The pace of human evolution has been increasing at a stunning rate since our ancestors began spreading through Europe, Asia and Africa 40,000 years ago, quickening to 100 times historic levels after agriculture became widespread, according to a study published today.
By examining more than 3 million variants of DNA in 269 people, researchers identified about 1,800 genes that have been widely adopted in relatively recent times because they offer some evolutionary benefit.
Until recently, anthropologists believed that evolutionary pressures on humans eased after the transition to a more stable agrarian lifestyle.

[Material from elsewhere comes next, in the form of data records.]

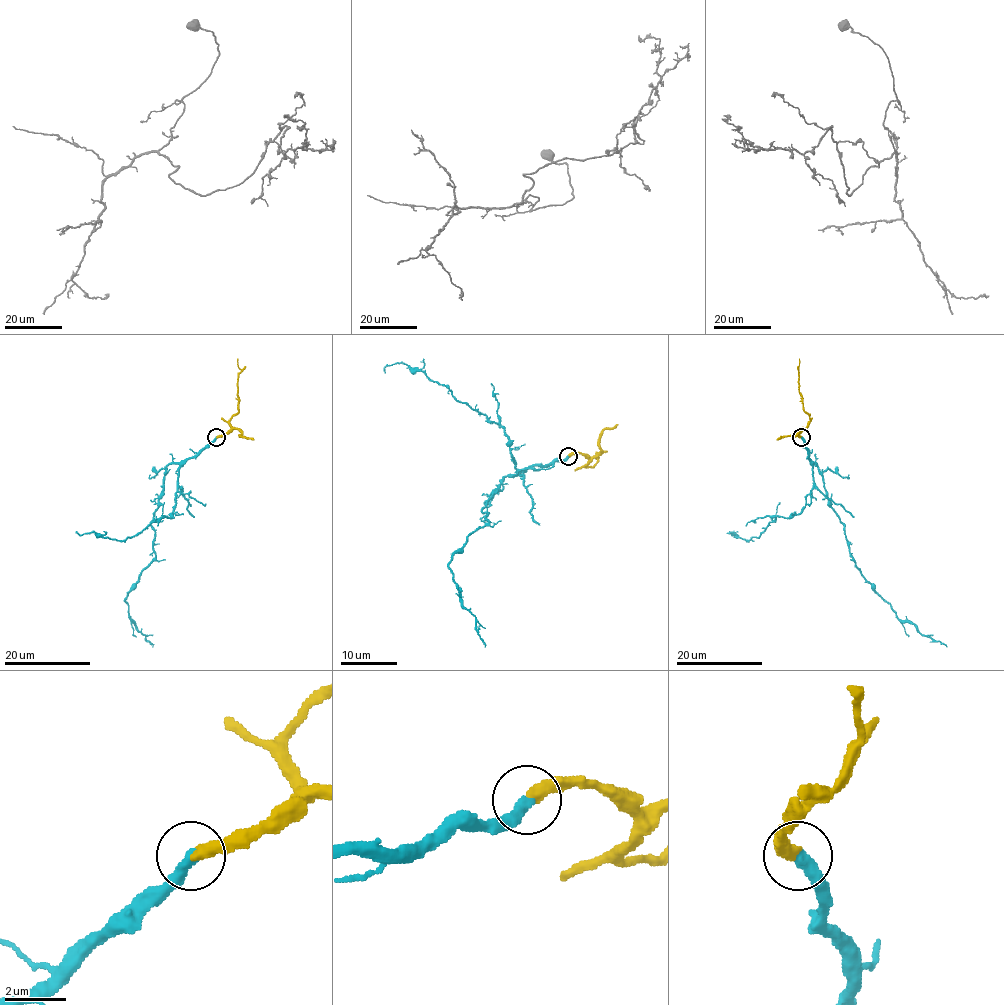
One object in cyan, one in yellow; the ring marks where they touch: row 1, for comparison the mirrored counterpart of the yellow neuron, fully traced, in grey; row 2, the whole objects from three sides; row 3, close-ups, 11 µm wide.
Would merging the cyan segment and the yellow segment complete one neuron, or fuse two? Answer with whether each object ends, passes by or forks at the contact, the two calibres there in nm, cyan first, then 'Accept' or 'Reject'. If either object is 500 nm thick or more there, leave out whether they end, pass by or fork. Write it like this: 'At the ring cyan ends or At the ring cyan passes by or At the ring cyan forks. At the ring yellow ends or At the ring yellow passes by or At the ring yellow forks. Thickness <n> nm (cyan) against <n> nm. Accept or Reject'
At the ring cyan ends. At the ring yellow ends. Thickness 400 nm (cyan) against 400 nm. Accept

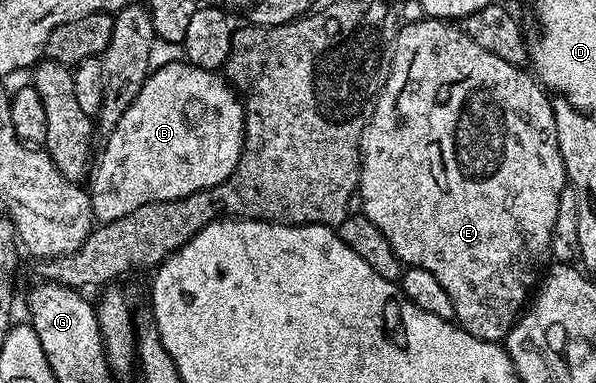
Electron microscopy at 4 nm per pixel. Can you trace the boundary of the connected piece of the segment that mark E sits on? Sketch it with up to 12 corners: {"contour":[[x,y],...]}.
{"contour":[[397,28],[356,195],[502,343],[568,180],[552,99]]}

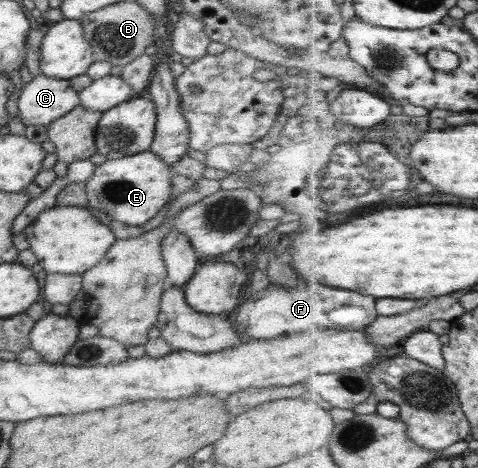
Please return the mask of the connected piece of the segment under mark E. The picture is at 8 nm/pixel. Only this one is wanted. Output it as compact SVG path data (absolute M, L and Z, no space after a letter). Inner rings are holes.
M146 150L95 165L85 181L87 207L104 212L114 221L142 226L152 219L170 197L171 168L160 157Z

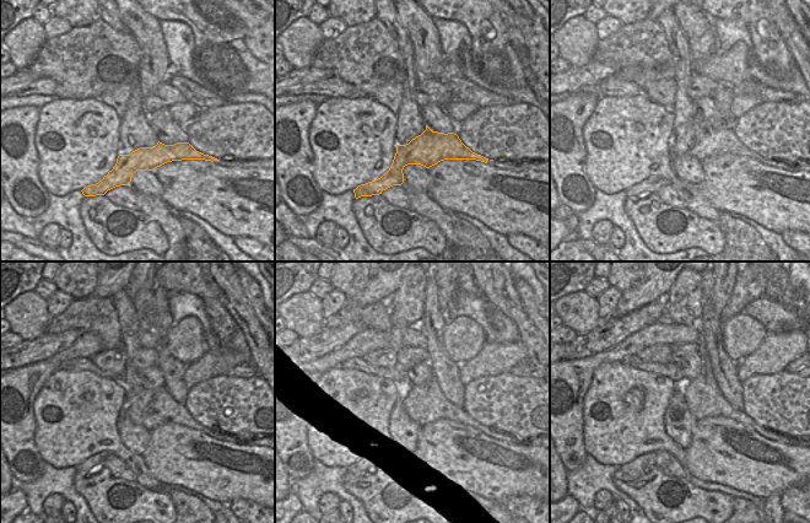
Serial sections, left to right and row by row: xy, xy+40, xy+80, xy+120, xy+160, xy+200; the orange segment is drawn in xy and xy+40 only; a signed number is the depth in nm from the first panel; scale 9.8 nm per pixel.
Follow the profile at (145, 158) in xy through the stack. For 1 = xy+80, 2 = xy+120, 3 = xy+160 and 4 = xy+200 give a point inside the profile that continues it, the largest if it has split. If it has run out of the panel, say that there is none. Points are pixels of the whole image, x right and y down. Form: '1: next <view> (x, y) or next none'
1: next xy+80 (697, 139)
2: next xy+120 (151, 409)
3: next xy+160 (426, 403)
4: next xy+200 (703, 398)

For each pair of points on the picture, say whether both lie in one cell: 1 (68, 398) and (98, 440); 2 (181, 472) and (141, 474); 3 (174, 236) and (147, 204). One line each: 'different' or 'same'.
1: same
2: different
3: same

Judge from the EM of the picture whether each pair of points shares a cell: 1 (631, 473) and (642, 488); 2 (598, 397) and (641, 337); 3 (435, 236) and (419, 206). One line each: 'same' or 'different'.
1: different
2: different
3: different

But in the past few years, they realized the opposite was true — diseases swept through societies in which large groups lived in close quarters for a long period.
Altogether, the recent genetic changes account for 7 percent of the human genome, according to the study, published in the Proceedings of the National Academy of Sciences.

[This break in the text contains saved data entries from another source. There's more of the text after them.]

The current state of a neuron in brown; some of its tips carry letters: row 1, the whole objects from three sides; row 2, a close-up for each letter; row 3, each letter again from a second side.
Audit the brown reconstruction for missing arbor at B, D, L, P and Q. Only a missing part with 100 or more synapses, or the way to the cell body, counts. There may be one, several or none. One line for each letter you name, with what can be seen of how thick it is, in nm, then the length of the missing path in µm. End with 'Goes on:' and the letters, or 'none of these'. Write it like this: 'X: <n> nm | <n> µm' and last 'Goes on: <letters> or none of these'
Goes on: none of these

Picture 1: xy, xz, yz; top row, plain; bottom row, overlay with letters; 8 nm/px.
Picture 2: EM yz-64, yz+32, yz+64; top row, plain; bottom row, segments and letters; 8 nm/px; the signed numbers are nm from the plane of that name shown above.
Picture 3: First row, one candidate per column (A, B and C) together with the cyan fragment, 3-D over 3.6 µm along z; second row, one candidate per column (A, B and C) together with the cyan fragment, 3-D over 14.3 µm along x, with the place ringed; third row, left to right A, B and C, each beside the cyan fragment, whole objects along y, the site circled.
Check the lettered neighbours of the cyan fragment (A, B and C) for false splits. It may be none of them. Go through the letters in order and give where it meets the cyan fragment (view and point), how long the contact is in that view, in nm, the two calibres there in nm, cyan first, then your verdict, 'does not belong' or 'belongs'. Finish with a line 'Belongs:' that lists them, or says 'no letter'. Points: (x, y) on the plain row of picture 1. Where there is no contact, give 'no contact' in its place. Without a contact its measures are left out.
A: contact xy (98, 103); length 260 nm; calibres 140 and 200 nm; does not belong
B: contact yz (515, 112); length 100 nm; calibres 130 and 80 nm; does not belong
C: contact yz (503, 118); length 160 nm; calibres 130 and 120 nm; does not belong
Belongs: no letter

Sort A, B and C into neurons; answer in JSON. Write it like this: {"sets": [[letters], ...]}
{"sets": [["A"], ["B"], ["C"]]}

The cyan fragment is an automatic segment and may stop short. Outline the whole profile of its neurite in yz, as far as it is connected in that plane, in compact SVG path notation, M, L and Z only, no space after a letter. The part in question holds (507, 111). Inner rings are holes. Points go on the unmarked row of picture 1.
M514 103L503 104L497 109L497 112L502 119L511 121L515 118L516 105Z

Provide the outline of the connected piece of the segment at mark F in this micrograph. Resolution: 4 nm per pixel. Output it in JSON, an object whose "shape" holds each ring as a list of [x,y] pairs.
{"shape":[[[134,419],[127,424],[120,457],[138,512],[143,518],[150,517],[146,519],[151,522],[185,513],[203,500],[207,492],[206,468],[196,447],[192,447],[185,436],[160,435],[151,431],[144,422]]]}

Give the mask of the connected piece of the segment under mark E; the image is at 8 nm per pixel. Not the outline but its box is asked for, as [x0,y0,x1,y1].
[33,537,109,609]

The advantage of all but about 100 of these genes remains a mystery, said University of Wisconsin at Madison anthropologist John Hawks, who led the study. But the research team was able to conclude that infectious diseases and the introduction of new foods were the primary reasons that some genes swept through populations with such speed.

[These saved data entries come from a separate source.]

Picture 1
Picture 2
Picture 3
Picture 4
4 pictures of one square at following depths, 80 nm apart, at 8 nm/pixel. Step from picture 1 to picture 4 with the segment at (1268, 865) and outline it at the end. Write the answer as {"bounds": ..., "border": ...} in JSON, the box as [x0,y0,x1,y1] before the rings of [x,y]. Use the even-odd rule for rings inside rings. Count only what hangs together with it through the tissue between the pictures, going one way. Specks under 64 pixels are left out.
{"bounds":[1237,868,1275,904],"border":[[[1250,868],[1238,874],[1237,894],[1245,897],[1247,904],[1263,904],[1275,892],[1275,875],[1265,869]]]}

“Dietary changes, disease changes — those create circumstances where selection can happen,” Hawks said.
One of the most famous examples is the spread of a gene that allows adults to digest milk.
Although children were able to drink milk, they typically developed lactose intolerance as they grew up. But after cattle and goats were domesticated in Europe and yaks and mares were domesticated in Asia, adults with a mutation that allowed them to digest milk had a nutritional advantage over those who didn’t. As a result, they were more likely to have healthy offspring, prompting the mutation to spread, Hawks said.
The mechanism also explains why genetic resistance to malaria has spread among Africans — who live where disease-carrying mosquitoes are prevalent — but not among Europeans or Asians.
Researchers found that the more the population grew, the faster human genes evolved. That’s because more people created more opportunities for a beneficial mutation to arise, Hawks said.
Among the fastest-evolving genes are those related to brain development, but the researchers aren’t sure what made them so desirable, Hawks said.
There are other mysteries too.
“Nobody 10,000 years ago had blue eyes,” Hawks said. “Why is it that blue-eyed people had a 5 percent advantage in reproducing compared to non-blue-eyed people? I have no idea.”